**ACTIVITY**
Give back the full listing exactly, setting the pictures aside.

**GIVEN DATA**
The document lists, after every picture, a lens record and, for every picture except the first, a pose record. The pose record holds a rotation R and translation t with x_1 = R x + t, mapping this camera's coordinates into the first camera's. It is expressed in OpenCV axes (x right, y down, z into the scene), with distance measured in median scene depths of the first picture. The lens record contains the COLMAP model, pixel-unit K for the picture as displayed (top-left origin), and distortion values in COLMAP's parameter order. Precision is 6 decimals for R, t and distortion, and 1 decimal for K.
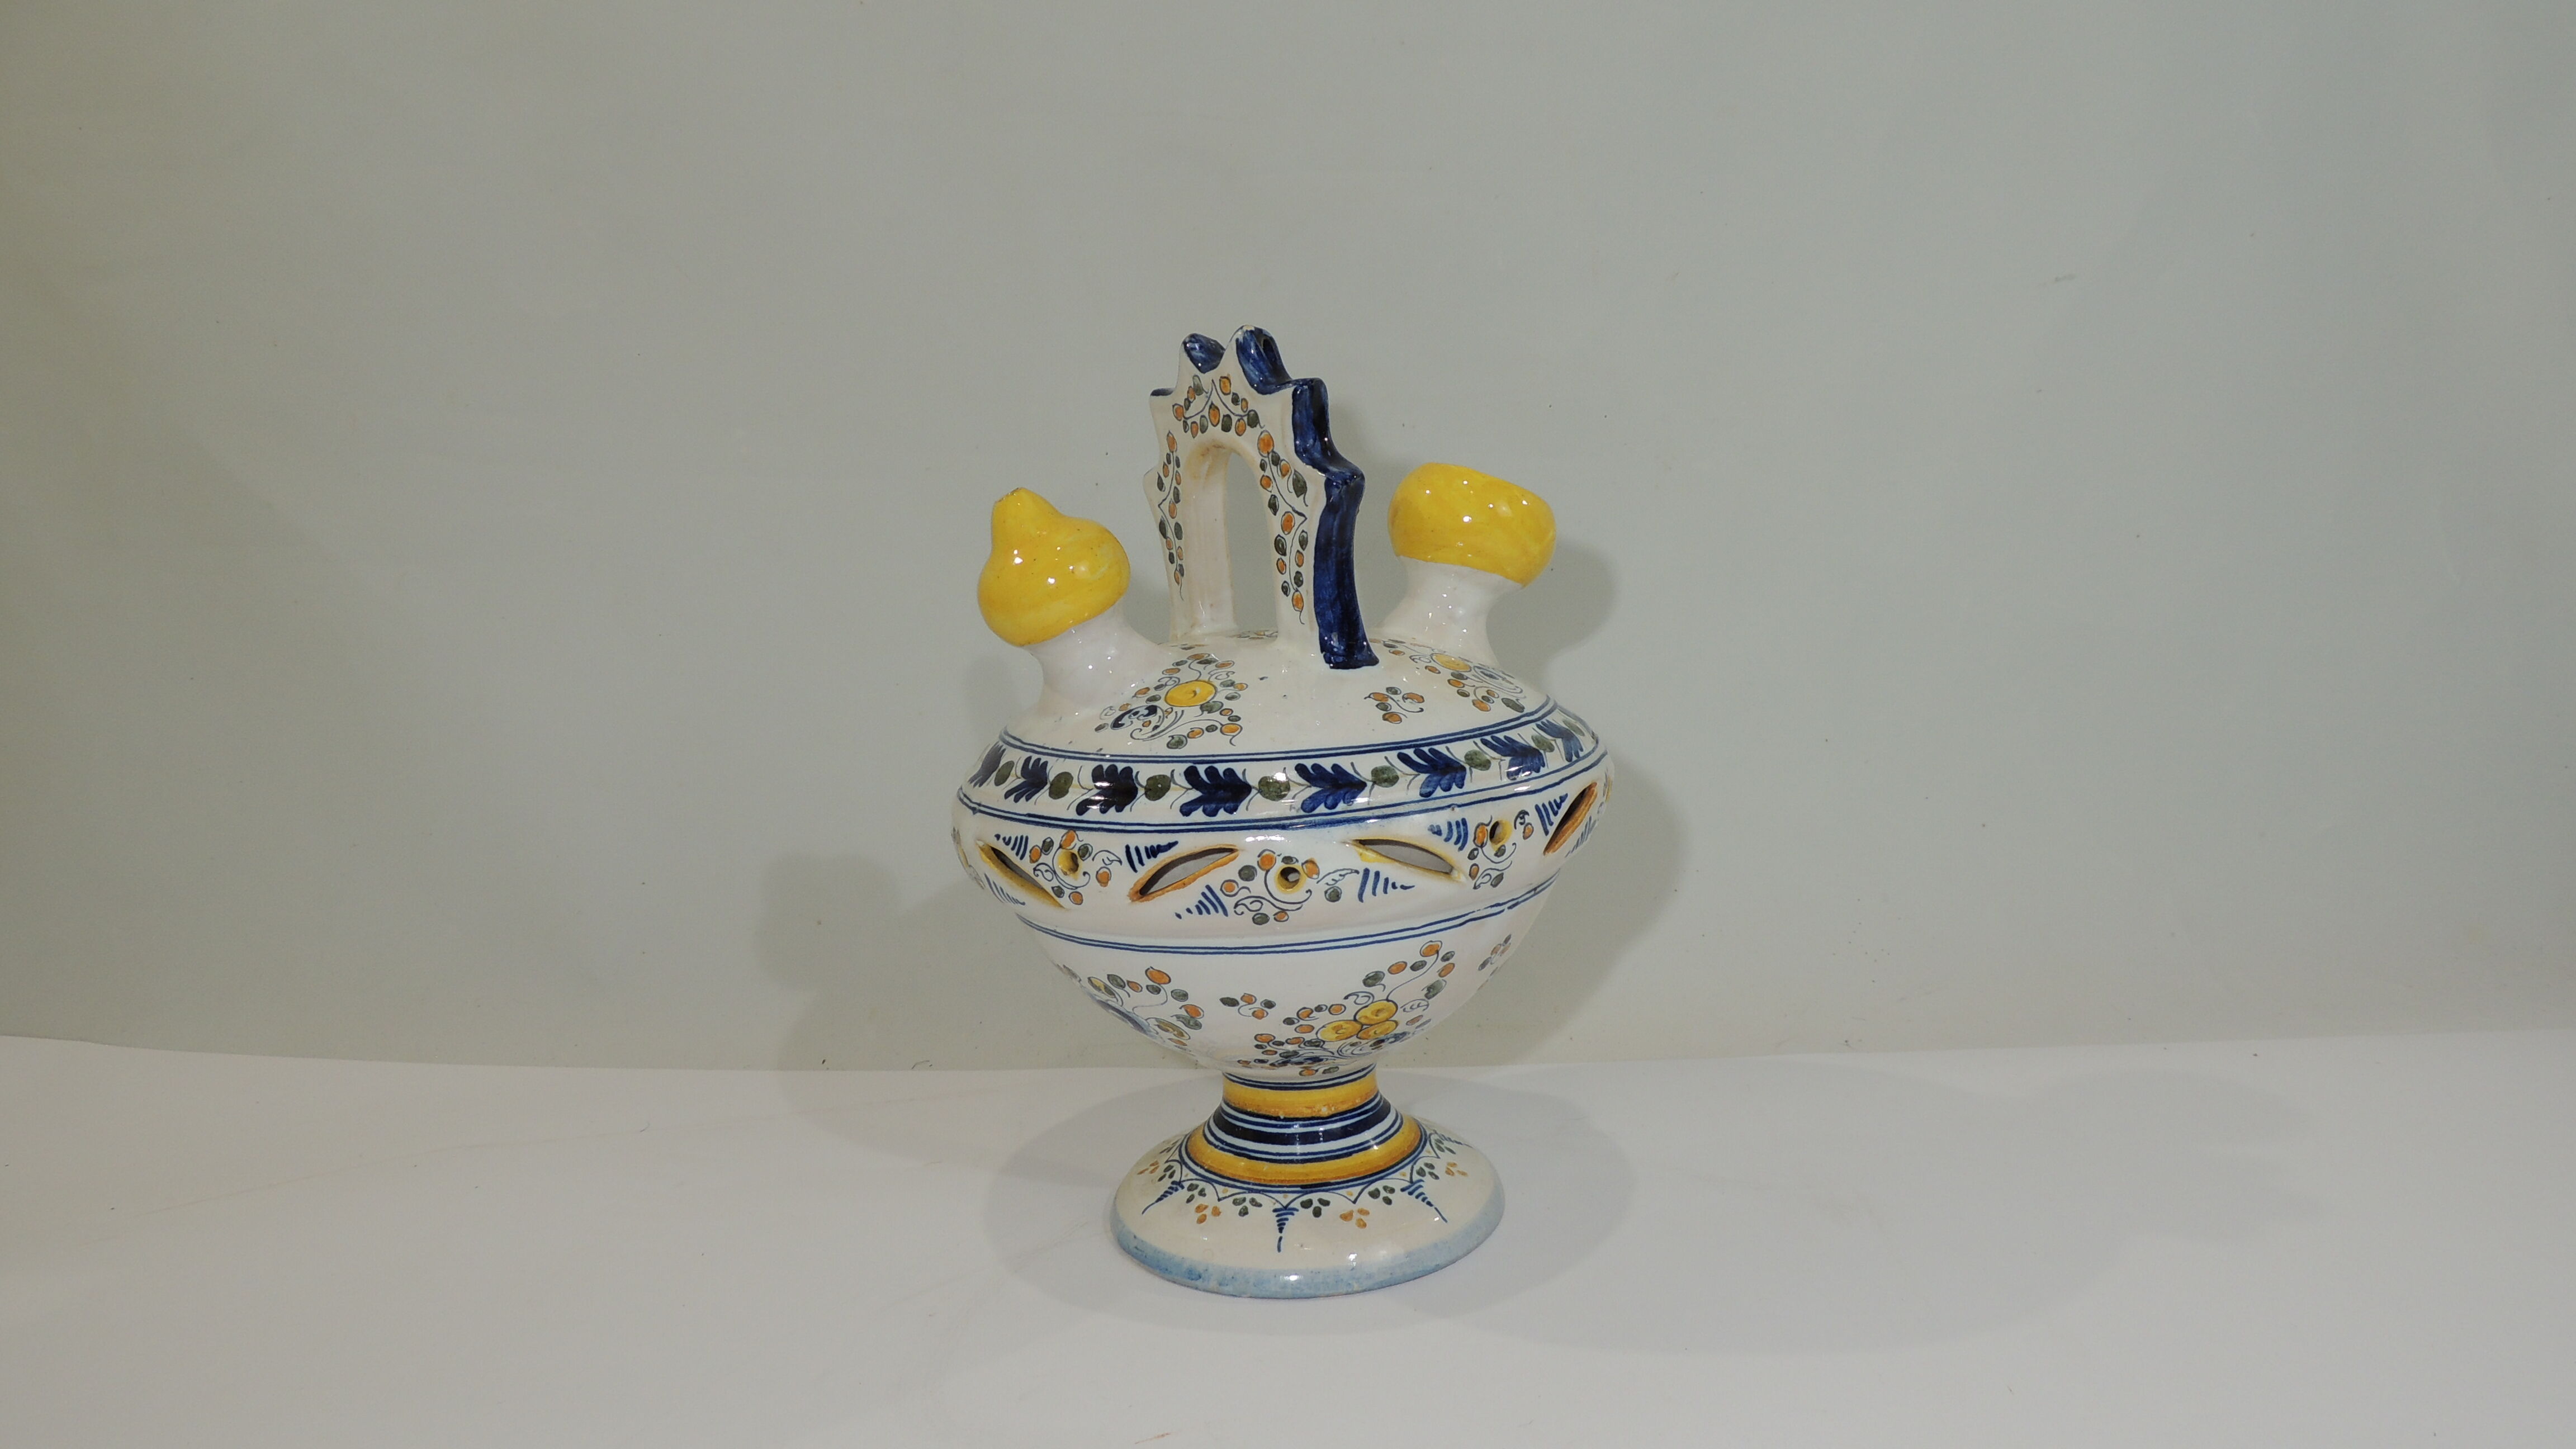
lens RADIAL K [[1823.6, 0, 1288.0], [0, 1823.6, 724.5], [0, 0, 1]] dist [-0.023362, 0.002752]
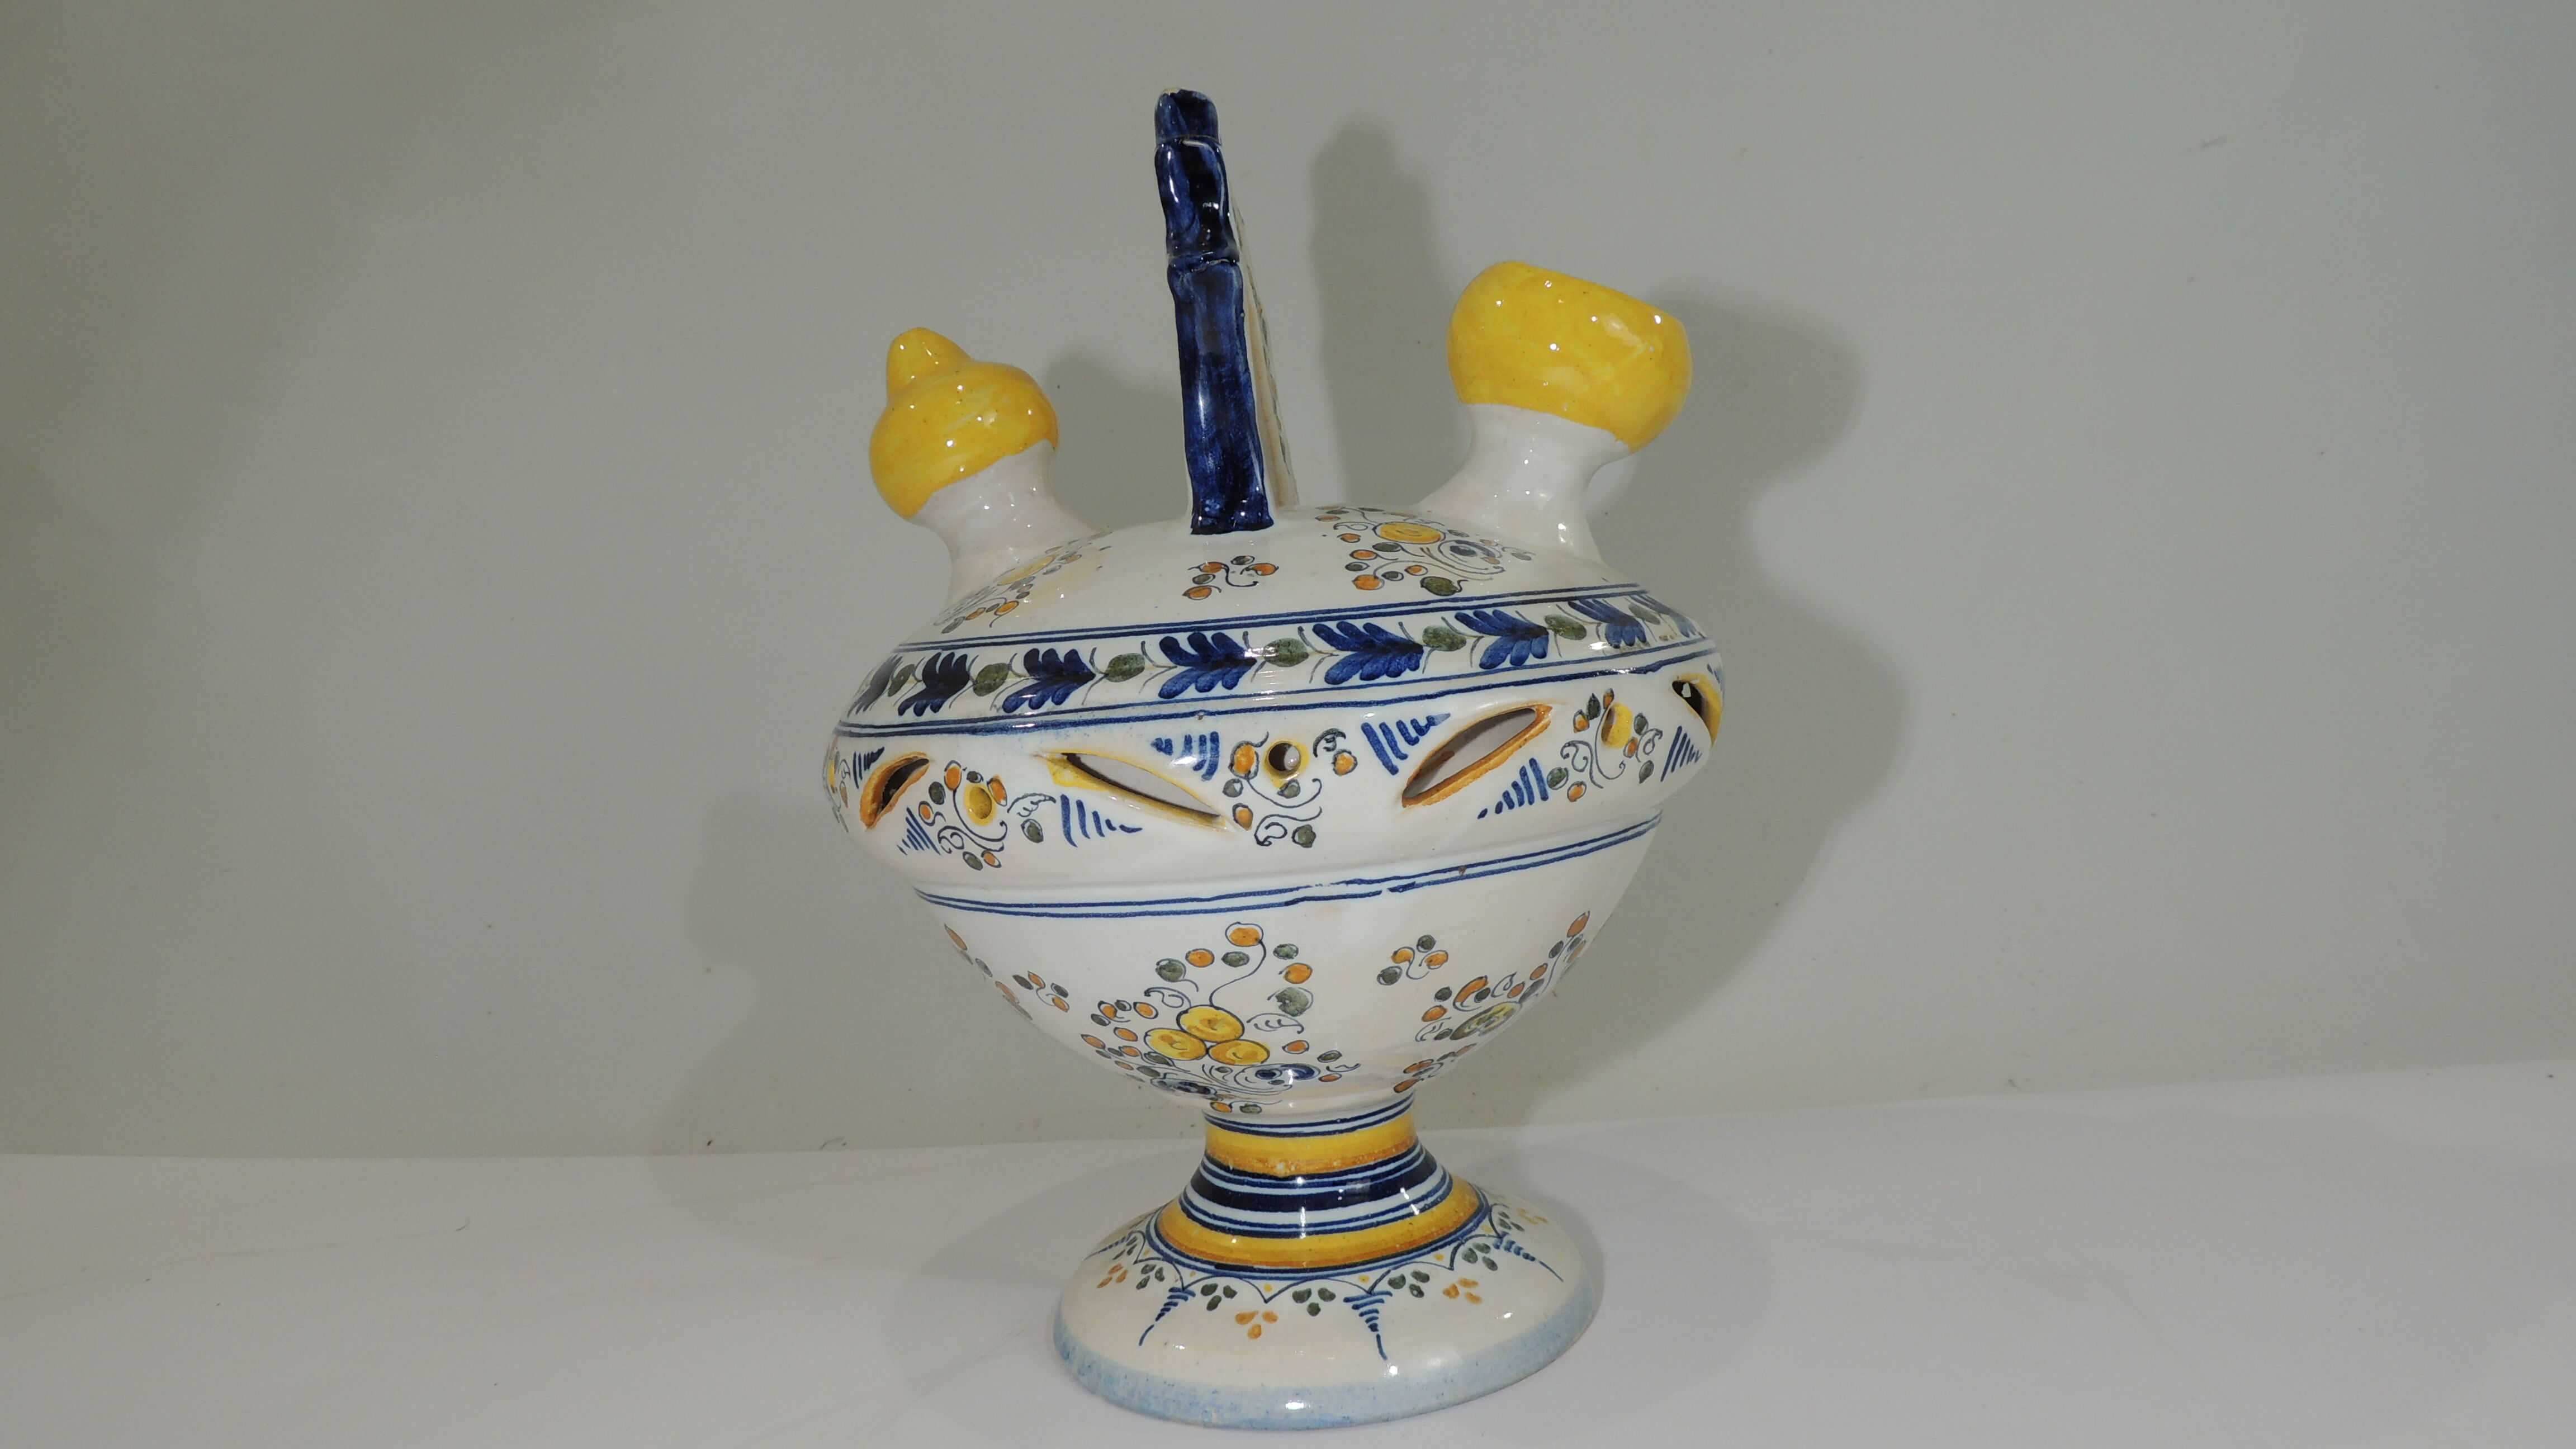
lens RADIAL K [[1823.6, 0, 1288.0], [0, 1823.6, 724.5], [0, 0, 1]] dist [-0.023362, 0.002752]
pose [[0.824481, 0.028990, -0.565146, 0.487552], [-0.050630, 0.998461, -0.022646, 0.061595], [0.563620, 0.047285, 0.824680, 0.462918]]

**WRITTEN RESPONSE**
The document lists, after every picture, a lens record and, for every picture except the first, a pose record. The pose record holds a rotation R and translation t with x_1 = R x + t, mapping this camera's coordinates into the first camera's. It is expressed in OpenCV axes (x right, y down, z into the scene), with distance measured in median scene depths of the first picture. The lens record contains the COLMAP model, pixel-unit K for the picture as displayed (top-left origin), and distortion values in COLMAP's parameter order. Precision is 6 decimals for R, t and distortion, and 1 decimal for K.
lens RADIAL K [[1823.6, 0, 1288.0], [0, 1823.6, 724.5], [0, 0, 1]] dist [-0.023362, 0.002752]
lens RADIAL K [[1823.6, 0, 1288.0], [0, 1823.6, 724.5], [0, 0, 1]] dist [-0.023362, 0.002752]
pose [[0.824481, 0.028990, -0.565146, 0.487552], [-0.050630, 0.998461, -0.022646, 0.061595], [0.563620, 0.047285, 0.824680, 0.462918]]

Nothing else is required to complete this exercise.